President Barack Obama and rival Mitt Romney are both carefully navigating a path through disaster politics.
Both want to show their main focus isn't on the election just a week away but on relief and cleanup from one of the worst-ever storms to slam the East Coast and to show compassion for victims.
But with the race so close — both in the polls and on the calendar — the stakes remain enormous. And while active campaigning was dialed back by both candidates, the contest still simmered.
The sprawling storm that began as Hurricane Sandy could help Obama if voters approve of his leadership during the crisis.
Playing the presidential card, he canceled all campaign events Tuesday and Wednesday and held a late-morning conference call with storm-state governors and mayors.
He declared major disaster areas within hard-hit New York and New Jersey, drawing praise from New Jersey Gov. Chris Christie.
Christie, a Republican Romney supporter, said he and Obama talked several times Monday, including a call at midnight. He said Obama gave him a direct phone number to reach him and promised to expedite federal aid. The president and federal disaster officials "have been outstanding with us so far," said Christie.
Obama earlier declared other states along the storm's path as disaster areas eligible for quick federal help.
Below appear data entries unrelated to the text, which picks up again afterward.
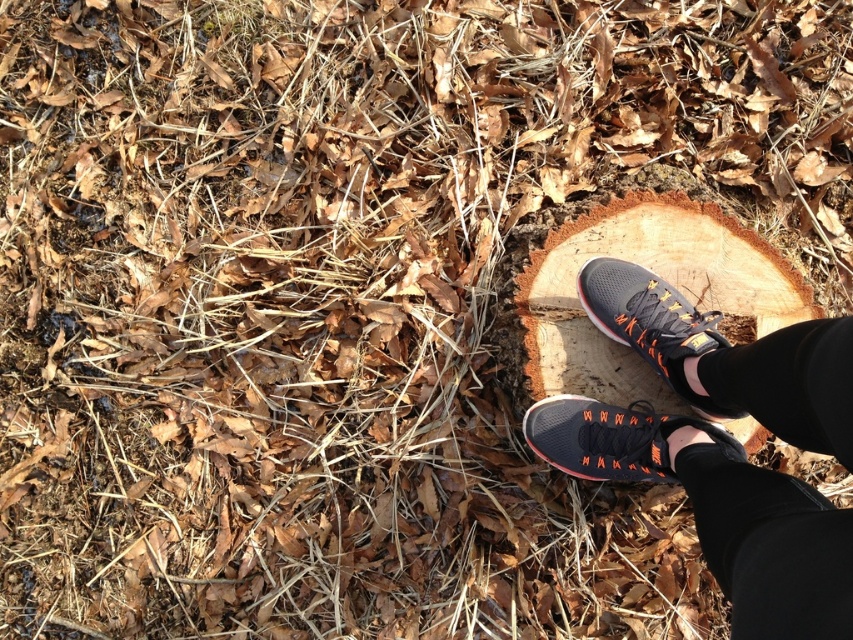
What do you see at coordinates (613, 438) in the screenshot? I see `orange mesh sneaker at lower right` at bounding box center [613, 438].

Which of these two, orange mesh sneaker at lower right or matte black sneaker at center, stands shorter?

With less height is orange mesh sneaker at lower right.

The image size is (853, 640). What do you see at coordinates (613, 438) in the screenshot?
I see `orange mesh sneaker at lower right` at bounding box center [613, 438].

In order to click on orange mesh sneaker at lower right in this screenshot , I will do `click(613, 438)`.

Can you confirm if matte black sneakers at center is positioned above wooden stump at center?

No.

Is point (721, 448) farther from viewer compared to point (776, 276)?

No, it is not.

Does point (775, 632) come farther from viewer compared to point (677, 236)?

No, it is not.

Identify the location of matte black sneakers at center. This screenshot has height=640, width=853. (718, 509).

Who is positioned more to the right, wooden stump at center or matte black sneaker at center?

wooden stump at center is more to the right.

Can you confirm if wooden stump at center is thinner than matte black sneaker at center?

No.

Between point (630, 372) and point (628, 310), which one is positioned in front?

Point (628, 310)

This screenshot has height=640, width=853. Identify the location of wooden stump at center. (660, 276).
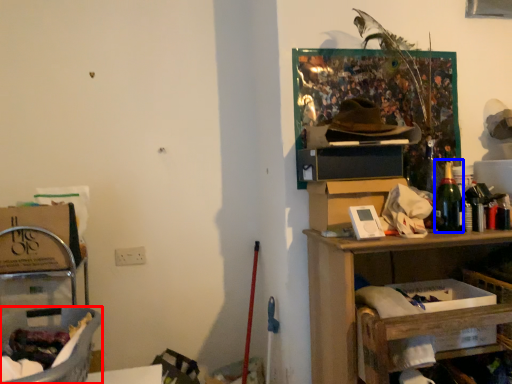
Question: Which object is further to the camera taking this photo, laundry basket (highlighted by a red box) or bottle (highlighted by a blue box)?

Choices:
 (A) laundry basket
 (B) bottle

Answer: (B)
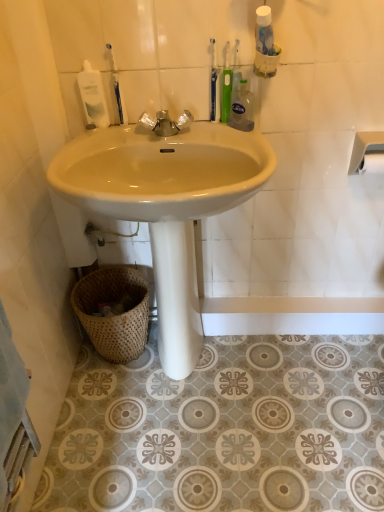
Where is `vacant area that lies between clear liquid soap at upper center and matte silver faucet at center`? The height and width of the screenshot is (512, 384). vacant area that lies between clear liquid soap at upper center and matte silver faucet at center is located at coordinates (210, 133).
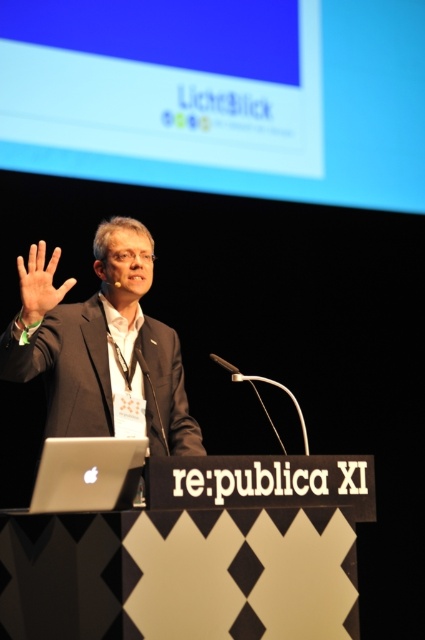
Question: Considering the real-world distances, which object is closest to the matte black hand at upper left?

Choices:
 (A) dark gray suit at center
 (B) blue matte screen at upper center
 (C) silver metallic laptop at lower left

Answer: (A)

Question: Is dark gray suit at center to the right of silver metallic laptop at lower left from the viewer's perspective?

Choices:
 (A) no
 (B) yes

Answer: (B)

Question: Is silver metallic laptop at lower left wider than matte black hand at upper left?

Choices:
 (A) yes
 (B) no

Answer: (A)

Question: Estimate the real-world distances between objects in this image. Which object is closer to the matte black hand at upper left?

Choices:
 (A) silver metallic laptop at lower left
 (B) dark gray suit at center
 (C) blue matte screen at upper center

Answer: (B)

Question: Based on their relative distances, which object is nearer to the blue matte screen at upper center?

Choices:
 (A) matte black hand at upper left
 (B) silver metallic laptop at lower left

Answer: (A)

Question: Can you confirm if blue matte screen at upper center is positioned below dark gray suit at center?

Choices:
 (A) yes
 (B) no

Answer: (B)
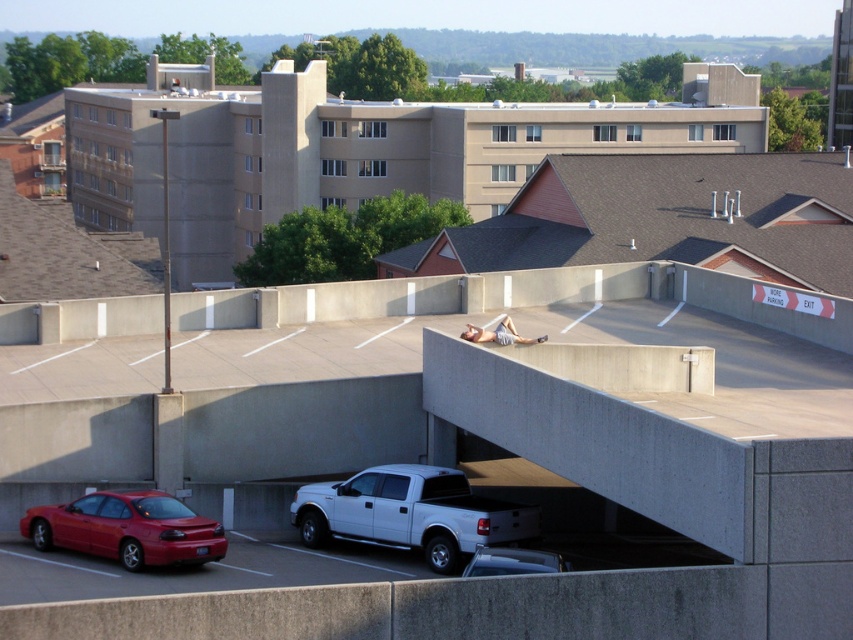
Question: Is white matte pickup truck at center smaller than shiny red sedan at lower left?

Choices:
 (A) no
 (B) yes

Answer: (A)

Question: Among these objects, which one is nearest to the camera?

Choices:
 (A) metallic silver truck at lower center
 (B) concrete parking garage at upper center
 (C) shiny red sedan at lower left
 (D) concrete at upper center

Answer: (D)

Question: Does concrete at upper center have a larger size compared to metallic silver truck at lower center?

Choices:
 (A) yes
 (B) no

Answer: (A)

Question: Which object is the closest to the concrete parking garage at upper center?

Choices:
 (A) white matte pickup truck at center
 (B) concrete at upper center

Answer: (A)

Question: Which of these objects is positioned closest to the metallic silver truck at lower center?

Choices:
 (A) concrete parking garage at upper center
 (B) white matte pickup truck at center

Answer: (B)

Question: Is concrete parking garage at upper center behind white matte pickup truck at center?

Choices:
 (A) yes
 (B) no

Answer: (A)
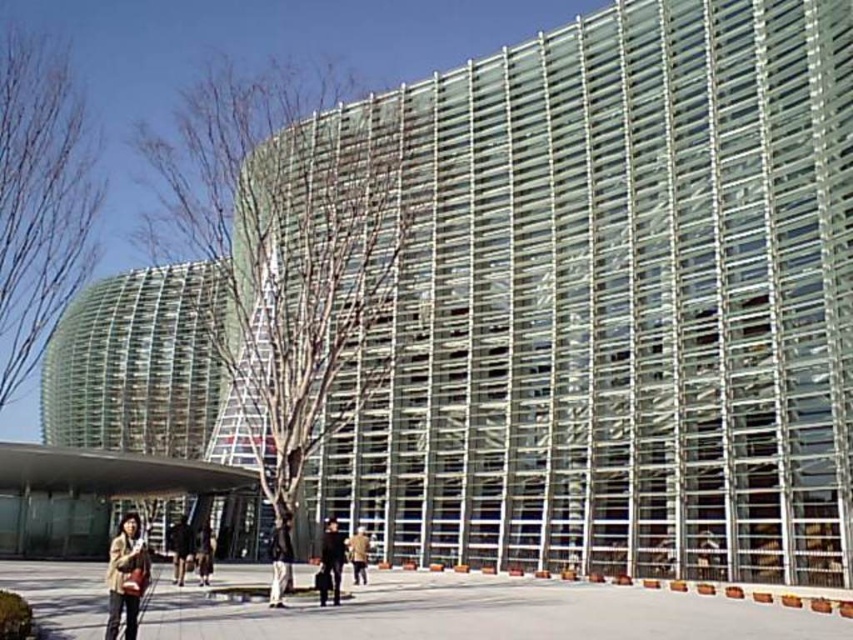
Question: Can you confirm if matte brown jacket at lower left is positioned below dark blue fabric jacket at center?

Choices:
 (A) yes
 (B) no

Answer: (A)

Question: Estimate the real-world distances between objects in this image. Which object is farther from the dark blue fabric jacket at center?

Choices:
 (A) brown leather jacket at lower center
 (B) green leafless tree at center
 (C) dark gray fabric pants at center

Answer: (B)

Question: Which of the following is the farthest from the observer?

Choices:
 (A) (328, 524)
 (B) (3, 378)
 (C) (277, 580)
 (D) (286, 168)

Answer: (D)

Question: Does bare branches at left have a greater width compared to dark gray fabric pants at center?

Choices:
 (A) yes
 (B) no

Answer: (A)

Question: Estimate the real-world distances between objects in this image. Which object is farther from the tan leather jacket at center?

Choices:
 (A) dark blue fabric jacket at center
 (B) dark gray fabric pants at center

Answer: (B)

Question: Is the position of green leafless tree at center more distant than that of brown leather jacket at lower center?

Choices:
 (A) no
 (B) yes

Answer: (A)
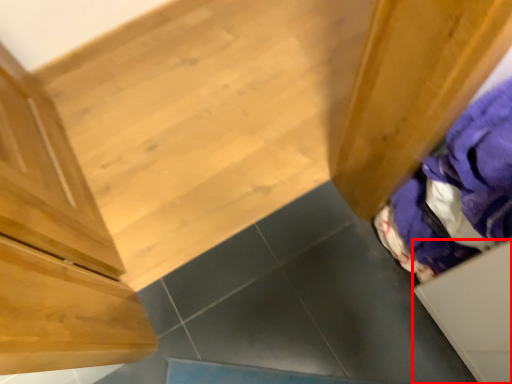
Question: In this image, where is drawer (annotated by the red box) located relative to clothing?

Choices:
 (A) right
 (B) left

Answer: (A)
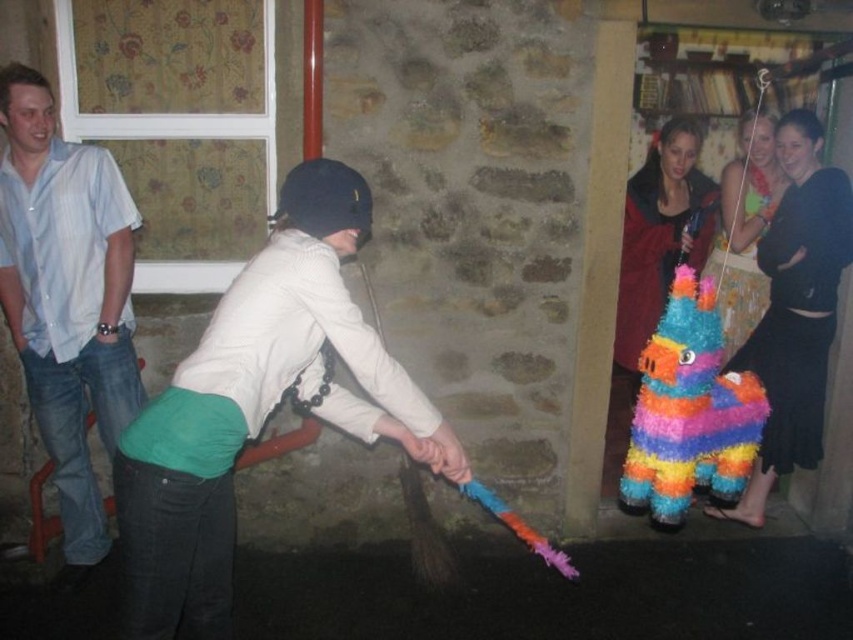
Looking at this image, which is more to the left, white matte helmet at center or multicolored paper pinata at center?

From the viewer's perspective, white matte helmet at center appears more on the left side.

Is white matte helmet at center to the left of multicolored paper pinata at center from the viewer's perspective?

Indeed, white matte helmet at center is positioned on the left side of multicolored paper pinata at center.

Which is behind, point (311, 268) or point (708, 276)?

The point (708, 276) is behind.

Find the location of `white matte helmet at center`. white matte helmet at center is located at coordinates (257, 404).

Is point (30, 161) positioned behind point (697, 420)?

Yes, it is.

Locate an element on the screen. light blue striped shirt at left is located at coordinates (67, 296).

Is point (236, 317) less distant than point (53, 307)?

Yes, it is.

Is white matte helmet at center wider than light blue striped shirt at left?

Correct, the width of white matte helmet at center exceeds that of light blue striped shirt at left.

Locate an element on the screen. white matte helmet at center is located at coordinates (257, 404).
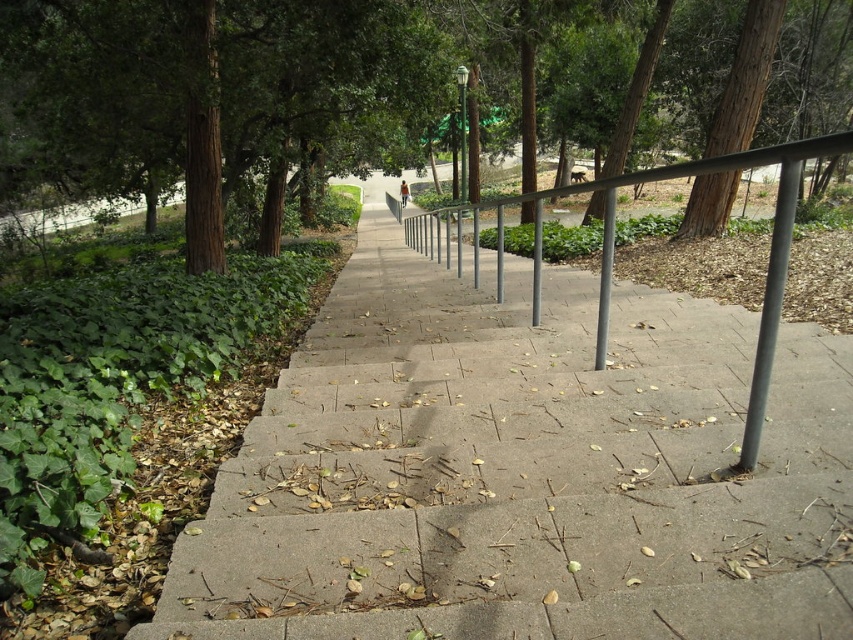
Is concrete at center behind gray metallic pole at right?

No, it is not.

Does point (616, 336) come farther from viewer compared to point (770, 310)?

Yes.

Locate an element on the screen. The height and width of the screenshot is (640, 853). concrete at center is located at coordinates (523, 472).

Does concrete at center have a greater height compared to metallic gray balustrade at center?

Incorrect, concrete at center's height is not larger of metallic gray balustrade at center's.

Is concrete at center positioned in front of metallic gray balustrade at center?

Yes.

The width and height of the screenshot is (853, 640). In order to click on concrete at center in this screenshot , I will do `click(523, 472)`.

Find the location of a particular element. concrete at center is located at coordinates (523, 472).

Who is shorter, concrete at center or brown textured tree at upper left?

Standing shorter between the two is concrete at center.

Is point (480, 515) farther from viewer compared to point (247, 28)?

No, it is in front of (247, 28).

What are the coordinates of `concrete at center` in the screenshot? It's located at (523, 472).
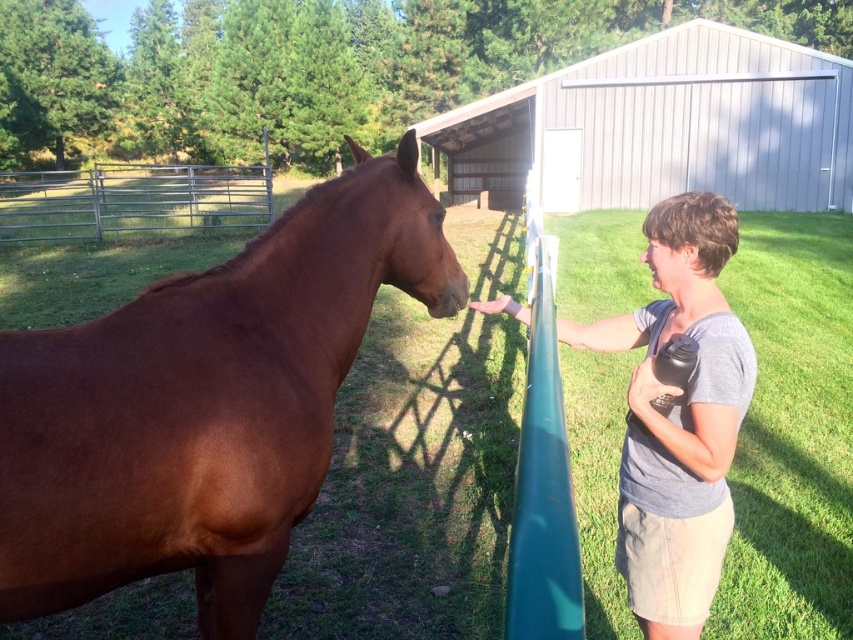
Question: Can you confirm if gray cotton shirt at center is bigger than metallic silver fence at upper left?

Choices:
 (A) no
 (B) yes

Answer: (A)

Question: Is brown glossy horse at left to the right of metallic silver fence at upper left from the viewer's perspective?

Choices:
 (A) no
 (B) yes

Answer: (B)

Question: Estimate the real-world distances between objects in this image. Which object is closer to the gray cotton shirt at center?

Choices:
 (A) brown glossy horse at left
 (B) metallic silver fence at upper left

Answer: (A)

Question: Among these objects, which one is farthest from the camera?

Choices:
 (A) gray cotton shirt at center
 (B) brown glossy horse at left
 (C) metallic silver fence at upper left

Answer: (C)

Question: In this image, where is brown glossy horse at left located relative to gray cotton shirt at center?

Choices:
 (A) right
 (B) left

Answer: (B)

Question: Which point is closer to the camera?

Choices:
 (A) (125, 198)
 (B) (215, 374)

Answer: (B)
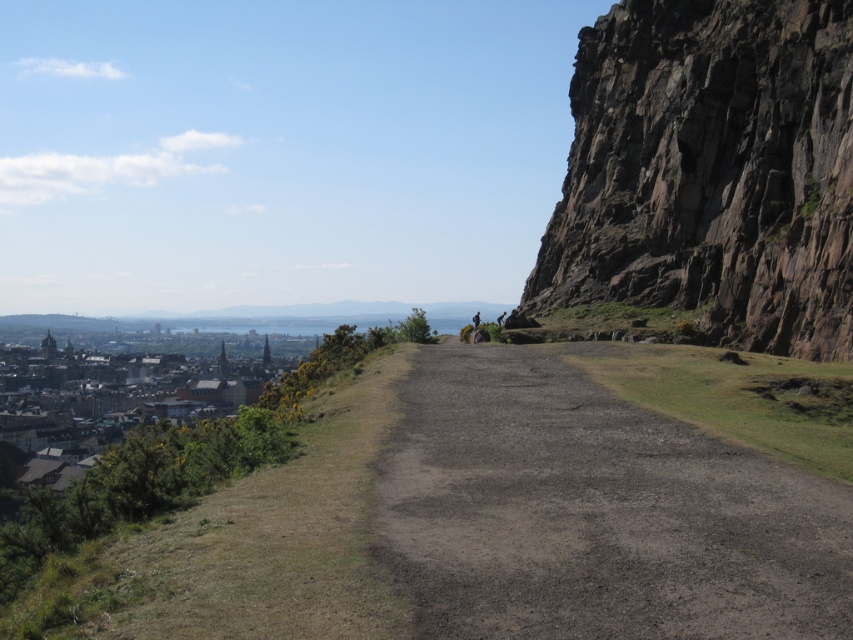
You are standing at the point marked by the coordinate point at (711, 170). Looking around, you see rugged brown rock at right. Which direction should you walk to get to the path that leads to the city below?

The rugged brown rock at right is to your right side. To reach the path leading to the city below, you should walk towards the left away from the rugged brown rock at right since the path is bordered by grassy areas on both sides and stretches into the distance towards the cityscape.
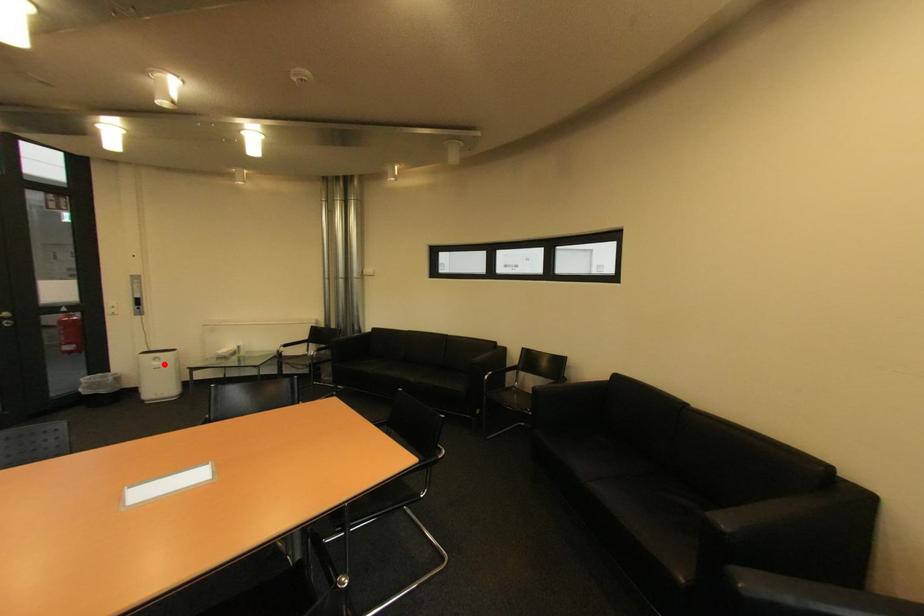
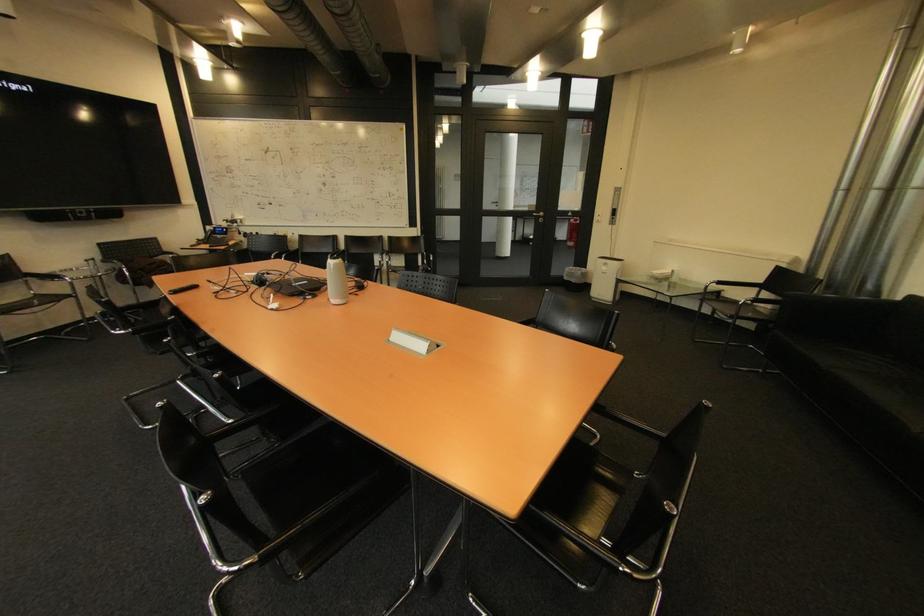
Find the pixel in the second image that matches the highlighted location in the first image.

(613, 270)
Lacking a formal role, Romney Tuesday attended a "storm relief event" near Dayton, Ohio, and was helping to collect canned goods and other donations for storm victims. Never mind that Ohio is a must-win swing state or that Romney shared the stage with popular NASCAR driver Richard Petty and country music singer Randy Owen.
"We're looking for all the help we can get for families in need," Romney told the crowd.
Running mate Rep. Paul Ryan and Ann Romney separately participated in storm-relief events.